Scarcity Means Nothing Without Selectivity
New Balance’s limited collaborations work because the brand is selective about who it works with and how often it releases them. Scarcity alone does not create desire. Scarcity combined with genuine cultural credibility does. For smaller brands: limited drops and exclusive releases only generate the desired effect if the brand behind them has built enough genuine equity to make people care. Build the equity first, then create the scarcity.
The New Balance Blueprint in One Sentence
New Balance won by being so consistently and unapologetically itself for so long that when culture finally caught up, there was no gap between the brand’s identity and its reputation.
If you want to apply the same thinking to your own brand, start here: how to start a clothing brand and marketing for clothing brands.
Frequently Asked Questions About New Balance
New Balance was founded in 1906 by William Riley in Boston, Massachusetts, initially as the New Balance Arch Support Company making arch supports and orthopaedic shoes. The brand produced its first running shoe in 1960 and has remained headquartered in Boston ever since. Unlike most major athletic brands, New Balance remains privately owned, allowing long-term decision making focused on product quality and brand integrity rather than quarterly earnings.
New Balance’s revival was driven by a cultural shift toward authenticity and away from manufactured hype. The brand had spent decades being dismissed as unfashionable, but that same consistency meant it had genuine heritage, domestic manufacturing credentials, and clean silhouettes that fashion and streetwear communities found increasingly appealing in the mid-2010s. Collaborations with designers like Aimé Leon Dore and Joe Freshgoods amplified that appeal to new audiences without compromising the brand’s core identity.
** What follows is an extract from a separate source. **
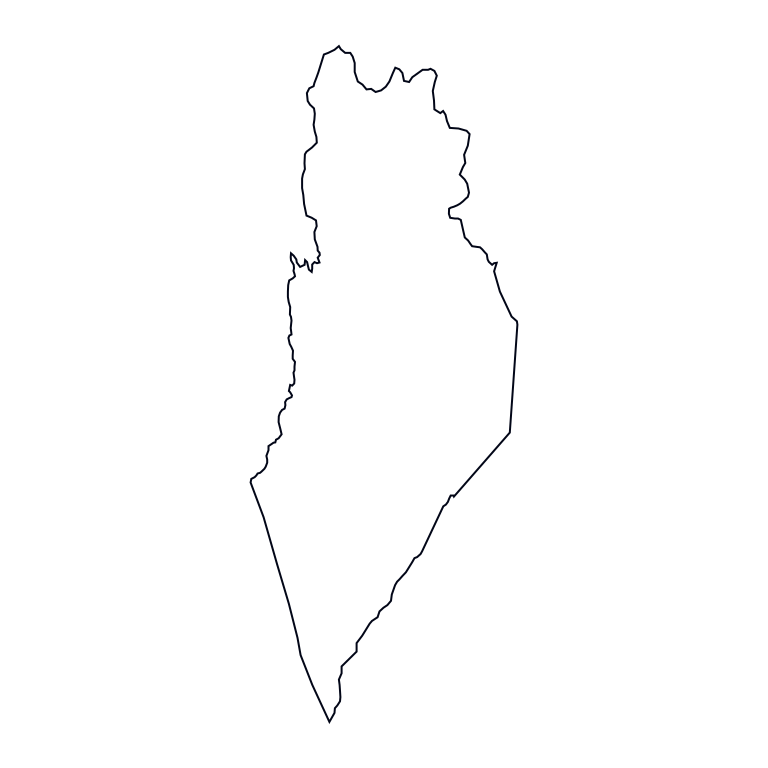 the district of Perlis, Perlis, Malaysia
{"feature_id": "92858781B47939321084685", "entity_name": "Perlis", "entity_type": "district", "adm_level": 2, "iso_a3": "MYS", "parent_name": "Malaysia", "parent_adm1": "Perlis", "projection": "equal_earth", "projection_center": [100.219, 6.488], "detail": "fine", "context": "isolated", "style": "outline", "palette": "ink", "viewbox_px": 768, "rotation_deg": 0, "n_neighbors": 0, "source": "geoboundaries", "source_scale": "gbopen_adm2", "svg_char_len": 3113}
<svg xmlns="http://www.w3.org/2000/svg" viewBox="0 0 768 768"><path d="M496.7,262.8L494.1,263.2L492.1,264.8L488.8,261.8L487.6,259.4L486.8,254.4L484.8,252.3L482.2,249.3L480.0,247.3L476.9,246.9L472.1,246.2L470.4,243.9L468.1,240.5L464.8,237.5L463.3,231.0L460.8,219.9L458.0,218.5L454.7,218.5L450.2,217.8L448.9,213.8L449.1,208.7L450.7,207.7L453.9,206.7L457.2,205.3L460.0,203.7L463.0,201.3L465.8,198.6L467.8,196.9L469.0,192.7L467.2,183.7L464.7,179.5L459.8,174.6L462.9,167.1L465.3,163.0L464.1,154.8L467.8,145.7L469.6,134.1L466.6,130.8L458.5,128.5L449.8,127.9L447.0,121.1L445.5,114.7L443.1,111.0L440.3,113.1L434.4,109.4L434.0,100.5L432.8,91.0L434.8,82.0L436.8,75.7L434.4,70.9L430.5,68.8L428.1,69.8L422.6,69.8L412.3,77.2L409.1,82.0L404.0,80.9L402.4,73.0L399.3,69.3L395.3,67.7L392.9,73.0L389.4,81.5L385.8,86.7L381.1,90.4L375.6,92.0L371.2,88.9L366.5,89.4L362.5,84.6L357.8,81.5L354.7,72.0L354.7,63.0L352.7,56.6L350.3,52.9L345.2,52.9L340.8,49.2L338.9,46.1L334.5,49.8L328.2,52.9L323.9,54.5L318.3,72.5L316.4,77.8L314.4,83.0L313.6,86.2L309.3,88.3L306.9,93.1L307.7,101.0L310.0,104.7L314.0,108.4L314.8,113.7L314.4,119.5L313.6,124.8L314.8,131.6L316.4,136.9L316.8,142.7L312.0,147.5L306.5,151.7L304.9,154.3L304.5,163.3L304.9,169.1L302.9,174.4L302.1,178.6L302.1,188.1L303.3,195.0L304.1,204.0L306.5,215.6L311.6,217.7L316.0,220.4L316.7,226.2L314.4,232.0L314.8,239.4L317.5,246.8L317.7,250.6L319.5,252.7L319.8,255.0L317.7,257.7L319.5,262.5L317.0,263.2L314.5,262.1L312.2,264.5L312.2,268.6L311.7,271.9L308.9,269.6L308.1,266.5L307.1,262.1L305.1,260.1L304.6,264.8L300.1,266.9L296.8,262.5L296.3,259.4L293.7,255.7L291.0,253.3L290.7,257.1L291.0,260.4L293.7,264.8L294.0,268.2L293.5,270.9L294.5,274.0L295.0,276.3L292.7,278.4L289.2,280.4L288.2,285.1L287.9,291.6L287.9,297.0L288.7,302.0L290.2,307.1L289.9,314.5L291.0,316.9L291.5,320.6L290.7,328.1L291.2,331.8L291.5,334.5L289.4,335.5L288.4,337.9L289.7,344.0L291.2,346.7L293.0,350.7L292.7,355.5L292.7,358.8L295.0,361.9L294.5,366.6L294.5,370.3L293.5,372.7L294.0,376.4L294.5,379.8L294.2,383.5L292.2,385.6L290.2,384.9L288.9,391.0L290.2,392.3L292.0,395.4L291.5,397.1L289.2,398.1L286.7,399.4L285.1,402.1L285.4,405.2L284.6,408.6L282.1,409.9L280.1,412.6L278.8,416.3L278.6,422.1L280.3,428.8L281.6,434.3L278.6,438.3L276.0,439.7L275.3,442.4L273.5,442.7L271.5,444.1L268.5,446.1L268.5,450.2L266.4,455.9L267.2,459.6L267.2,462.7L265.7,466.7L264.4,468.8L261.6,471.5L260.1,472.8L257.6,473.5L256.3,475.5L254.6,477.2L251.3,478.9L250.6,482.5L263.6,517.2L277.1,564.3L288.9,603.9L297.5,637.8L300.6,655.1L312.3,684.9L329.4,721.9L334.5,712.9L334.9,708.2L337.3,705.5L340.0,701.3L340.4,697.1L340.0,690.7L339.6,684.9L338.9,679.6L341.6,673.3L341.6,666.4L356.6,651.6L356.6,643.1L362.2,635.7L369.7,623.6L372.0,620.9L377.6,617.2L379.5,611.4L383.5,607.7L387.4,605.1L391.0,600.8L391.8,594.5L395.1,585.1L397.1,581.7L399.4,579.4L402.4,576.0L405.9,572.3L412.0,562.5L414.5,558.1L417.1,557.1L420.6,554.0L422.1,551.3L443.3,506.3L445.9,504.6L447.9,501.9L449.2,498.5L450.7,495.5L453.7,495.5L454.0,496.5L509.8,432.6L517.4,324.7L516.9,321.3L511.6,316.6L499.9,291.6L494.1,271.3L496.7,262.8Z" fill="none" stroke="#020617" stroke-width="2"/></svg>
Yes. New Balance is one of the only major athletic footwear brands to maintain significant domestic manufacturing. Its factories in Maine and Massachusetts produce Made in USA shoes, primarily in the 990 series and other premium silhouettes. The brand also manufactures in Flimby, Cumbria in the UK. These products cost more than comparable offshore-made shoes, and New Balance prices them accordingly, treating domestic manufacturing as a brand asset rather than just a supply chain decision.
New Balance differentiates itself through domestic manufacturing, a no-celebrity-endorsement policy, and a focus on fit and performance over cultural marketing. Where Nike and Adidas spend billions on athlete contracts and global advertising campaigns, New Balance invests in product quality and selective collaborations with designers and artists who approach the brand organically. That approach produces a different quality of credibility: slower to build but more durable than paid endorsements.
New Balance’s most notable recent collaborators include Aimé Leon Dore, whose partnership elevated the brand’s archival silhouettes within the fashion market; Joe Freshgoods, whose community-rooted storytelling approach gave collaborations genuine cultural weight; and Salehe Bembury, whose nature-inspired designs brought New Balance to a new creative audience. The brand also appointed Teddy Santis, founder of Aimé Leon Dore, as creative director of its Made in USA line in 2020.
Clothing brands can learn five things from New Balance: consistency over decades builds the foundation for cultural moments that cannot be rushed; the strongest collaborations come from being sought out rather than chasing partners; manufacturing decisions are brand decisions that communicate values as much as any campaign; owning an unfashionable niche with confidence is more powerful than chasing mainstream approval; and scarcity only generates desire when it is combined with genuine brand equity built over time.